RCMP in Nova Scotia are standing behind their investigation into a Windsor infant’s sudden death, despite the grieving family’s allegations they were treated like criminals.
"It’s important for people to remember that we treat sudden deaths, especially involving infants, as very suspicious until proven otherwise," said Sgt. Al Leblanc.
"This is a very challenging case, when you talk about an infant death ... you want the statements to be taken as soon as possible."
Police concluded the death was not suspicious, he added.
Mike and Kayla Paradis said they were barred from going back into the house after infant Chloe died. They weren't even allowed to grab diapers for one of their other daughters.

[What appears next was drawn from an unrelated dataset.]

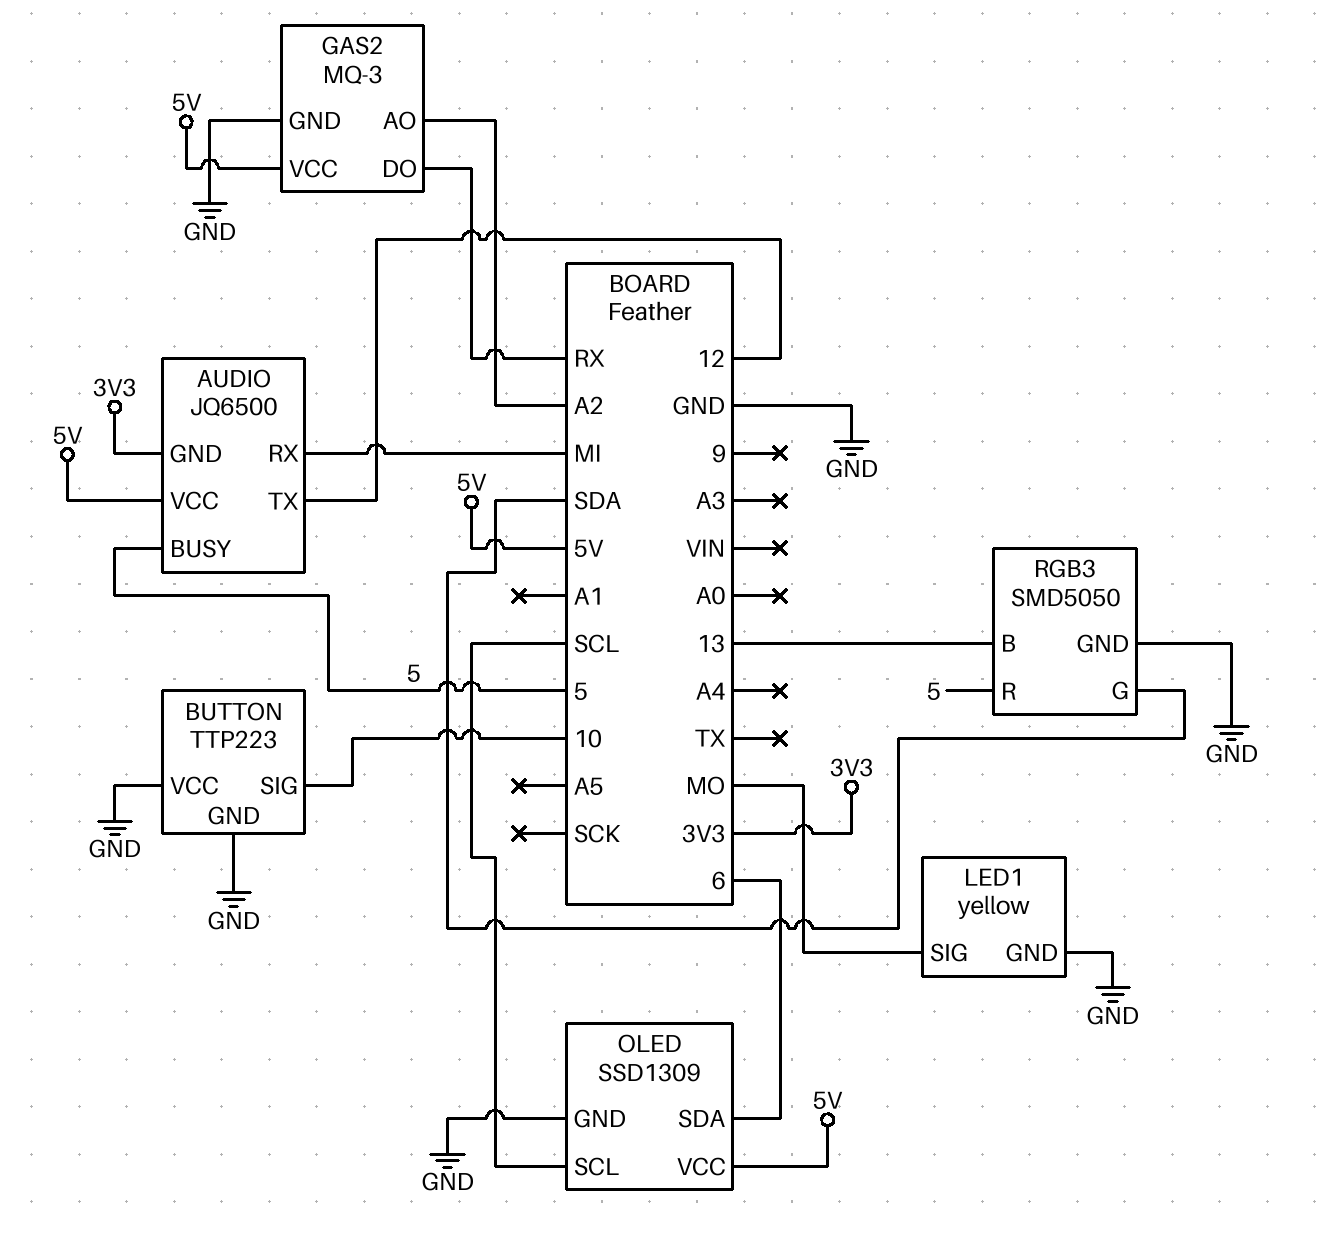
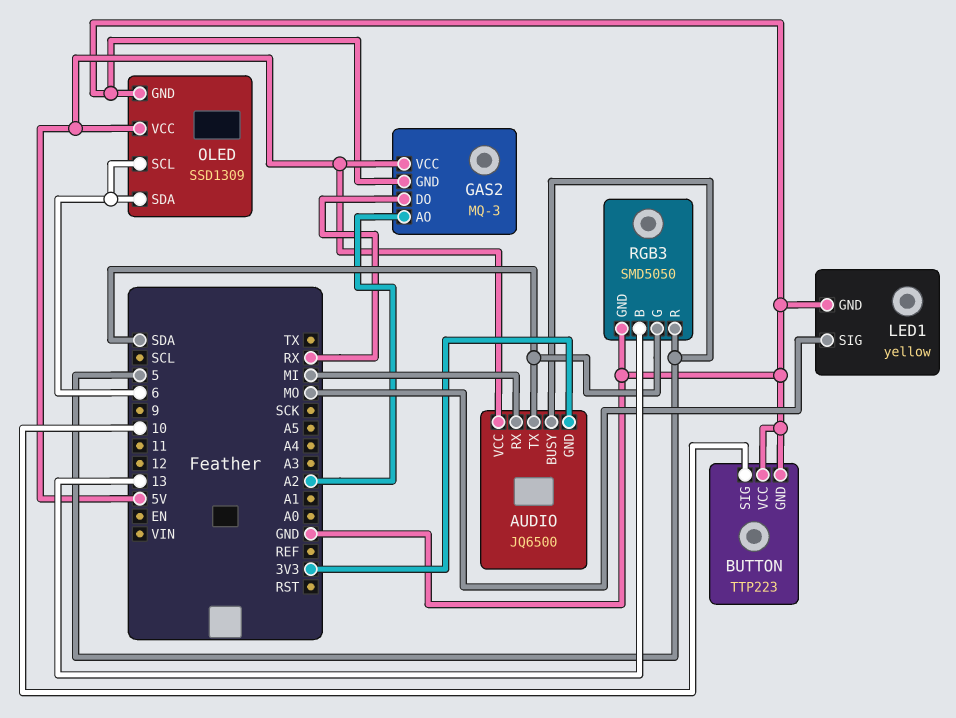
AUDIO pin TX: 12 -> SDA
OLED pin SCL: SCL -> 6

Leblanc said police have to protect the scene to prevent evidence tampering.
"You cannot touch anything at all that has to do with that scene," he said. "We have to treat these scenes as very suspicious initially because if we do not then the integrity of the investigation is out the window."
The Paradis family said the autopsy showed Chloe appeared to be healthy.
They have not filed an official complaint, but say they want answers.
Leblanc said they met with the family and plan to meet again to discuss what happened.
Police insensitivity alleged
The Paradis family lost their daughter Chloe six weeks ago. She was just seven weeks old.
Kayla found her daughter lying lifeless.
Emergency crews were at the home within minutes. Medics whisked Chloe off to hospital, but police confronted her parents.
The Paradis said they were initially blocked from following the ambulance to the hospital where their daughter died.
Mike said when they went in to see her body an officer stood in the room and wouldn’t leave. He said the officer stood behind a curtain holding his paperwork.
Police told them their house was considered a crime scene and the family was not allowed inside for 13 hours.